Jamie and Bronn: we know their expedition to Dorne isn’t going to end well. One good thing is that we keep expecting Bronn to be horribly eviscerated, stuffed with scorpions, and lit on fire by the end of their adventure, but all he gets is a sexy bite on the ear lobe. Otherwise, more backstabbery. In a country where everyone looks like Portuguese supermodels and dresses like medieval Turks, I guess you have to fall in love and someone is then required to put poison in your tea and you’re then fated to wake up in bed covered with snakes. Or something. You will still find the person who did it incredibly attractive.  One other thing is also certain: sweet and innocent daughters of noble houses die horribly. We know that already.

Arya Who Joined the Zen Death Circus: This has been my favorite plot strand. But by Episode 10, Arya has also gotten predictable. She was interesting for a long time—until she took revenge (oddly unsatisfying for all its gore) on demonically one-dimensional Sir Meryn. Faceless Assassin Master Po blinds her after some intentionally obscure Zen bullshit about “being no one.” All of it is a let-down because blinding is not what Arya needed. Transforming / revealing a new side to her character is what she needed. We all want her to either accept her new identity as a magical assassin or reject it and evolve into someone different. But we don’t get character change. We get Zen bullshit and Mission Impossible CGI masks. Disappointment—we get that, too.  I miss The Hound.  Bring back The Hound.  At least, he was funny.
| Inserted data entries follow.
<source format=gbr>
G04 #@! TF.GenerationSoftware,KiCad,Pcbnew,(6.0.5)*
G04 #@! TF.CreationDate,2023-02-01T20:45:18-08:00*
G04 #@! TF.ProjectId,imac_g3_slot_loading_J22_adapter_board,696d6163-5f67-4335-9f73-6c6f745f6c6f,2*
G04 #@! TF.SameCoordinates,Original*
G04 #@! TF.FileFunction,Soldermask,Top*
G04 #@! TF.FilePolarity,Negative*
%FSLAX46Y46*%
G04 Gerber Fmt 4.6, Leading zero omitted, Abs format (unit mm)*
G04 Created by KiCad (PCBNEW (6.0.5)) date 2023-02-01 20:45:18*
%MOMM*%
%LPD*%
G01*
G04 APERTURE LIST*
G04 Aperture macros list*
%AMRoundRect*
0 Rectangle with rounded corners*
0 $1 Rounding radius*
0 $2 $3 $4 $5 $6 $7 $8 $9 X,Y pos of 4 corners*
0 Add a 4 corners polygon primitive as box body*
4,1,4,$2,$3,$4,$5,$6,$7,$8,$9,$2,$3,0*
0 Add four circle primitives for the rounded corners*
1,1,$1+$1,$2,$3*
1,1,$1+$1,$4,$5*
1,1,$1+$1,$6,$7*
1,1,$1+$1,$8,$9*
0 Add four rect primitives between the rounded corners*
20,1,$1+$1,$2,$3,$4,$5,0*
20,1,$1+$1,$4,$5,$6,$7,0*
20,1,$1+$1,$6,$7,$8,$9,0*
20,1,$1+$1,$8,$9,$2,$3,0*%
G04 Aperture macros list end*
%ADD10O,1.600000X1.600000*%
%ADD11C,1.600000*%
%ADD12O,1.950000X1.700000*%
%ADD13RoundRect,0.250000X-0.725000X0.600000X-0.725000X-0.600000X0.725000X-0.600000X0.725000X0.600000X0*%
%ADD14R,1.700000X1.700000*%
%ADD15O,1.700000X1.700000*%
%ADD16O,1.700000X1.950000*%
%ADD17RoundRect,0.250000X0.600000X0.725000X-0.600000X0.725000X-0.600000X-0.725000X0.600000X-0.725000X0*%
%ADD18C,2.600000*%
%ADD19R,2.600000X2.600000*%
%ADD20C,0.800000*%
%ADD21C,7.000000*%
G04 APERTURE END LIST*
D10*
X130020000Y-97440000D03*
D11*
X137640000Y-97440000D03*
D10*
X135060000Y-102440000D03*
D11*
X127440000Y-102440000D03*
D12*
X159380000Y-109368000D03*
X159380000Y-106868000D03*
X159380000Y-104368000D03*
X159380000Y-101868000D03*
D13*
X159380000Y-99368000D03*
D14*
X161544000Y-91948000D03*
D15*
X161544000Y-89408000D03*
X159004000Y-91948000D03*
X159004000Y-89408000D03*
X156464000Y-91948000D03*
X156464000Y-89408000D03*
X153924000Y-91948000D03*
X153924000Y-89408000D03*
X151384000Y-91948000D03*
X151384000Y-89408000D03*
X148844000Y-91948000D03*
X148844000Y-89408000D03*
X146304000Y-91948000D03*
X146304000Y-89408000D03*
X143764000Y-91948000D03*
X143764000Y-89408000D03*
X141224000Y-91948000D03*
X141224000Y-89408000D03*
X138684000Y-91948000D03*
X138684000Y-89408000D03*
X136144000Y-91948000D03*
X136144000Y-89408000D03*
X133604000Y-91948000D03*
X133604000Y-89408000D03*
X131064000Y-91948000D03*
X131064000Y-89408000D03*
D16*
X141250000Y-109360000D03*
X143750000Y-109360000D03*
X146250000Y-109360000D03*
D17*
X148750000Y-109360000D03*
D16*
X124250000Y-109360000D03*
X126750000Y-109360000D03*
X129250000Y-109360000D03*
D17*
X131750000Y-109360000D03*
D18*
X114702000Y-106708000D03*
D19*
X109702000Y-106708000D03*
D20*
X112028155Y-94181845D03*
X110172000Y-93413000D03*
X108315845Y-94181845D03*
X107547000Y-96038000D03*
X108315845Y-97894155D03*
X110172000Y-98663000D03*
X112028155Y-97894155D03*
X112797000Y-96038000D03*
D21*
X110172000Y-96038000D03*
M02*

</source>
Of Cersei, what is there to say? take one of the most beautiful actresses in the world; strip her down; and have a scene where she does the medieval walk of shame. It again works a la the safe and the puppy. Cersei’s hateful for most of the show up to this point (that’s 5 years of hate, people—think about it). So we’re meant to have mixed feelings about her “atonement.” And the whole scene has unintentional Monty Python potential. I don’t know. Lena Headey can read the dictionary in a space suit and it wouldn’t matter. We’ll still watch and try not to blink. Bright sparkles will still be floating around her in the air. But I didn’t quite believe the walk of shame scene was authentic, which is to say organic, to her character development. I know that sort of thing really historically happened (doesn’t matter, this is King’s Landing not Earth). And I know the plot can (barely) support the scene (also doesn’t matter). I just don’t think Cersei—as we have come to know her—would submit like that. One of the reasons she’s so compelling is that she does have dimensionality to her character. She does have wit. She has strong emotions and uncompromising direct motivations. We want her to do something grand.  Instead, we are given nakedness and rotten fruit.  And it doesn’t enhance our insight into her.  It also doesn’t cause her to change.  She takes a lot of abuse and has revenge in her eyes by the time she gets back to the castle. Right.  But what else?

Lastly, Jon Snow really does know nothing: His is the only death I actually believe—surprising because it isn’t surprising at all. The Castle Black plot strand is, in my opinion, stronger than the others. I found myself wanting Alliser Thorne to remain the prick that we all feel he is. And I wasn’t let down at all. Still, I don’t really believe that Jon Snow is actually dead. Maybe so. Maybe not. Of all the characters in the show, I care about him the most. I think this is because he has some redemptive qualities. He’s not just a resident sufferer in Hellworld. He’s trying to find and sustain some sense of justice. This is why I think we might be seeing him again in Season 6. Without him, Game of Thrones has no soul.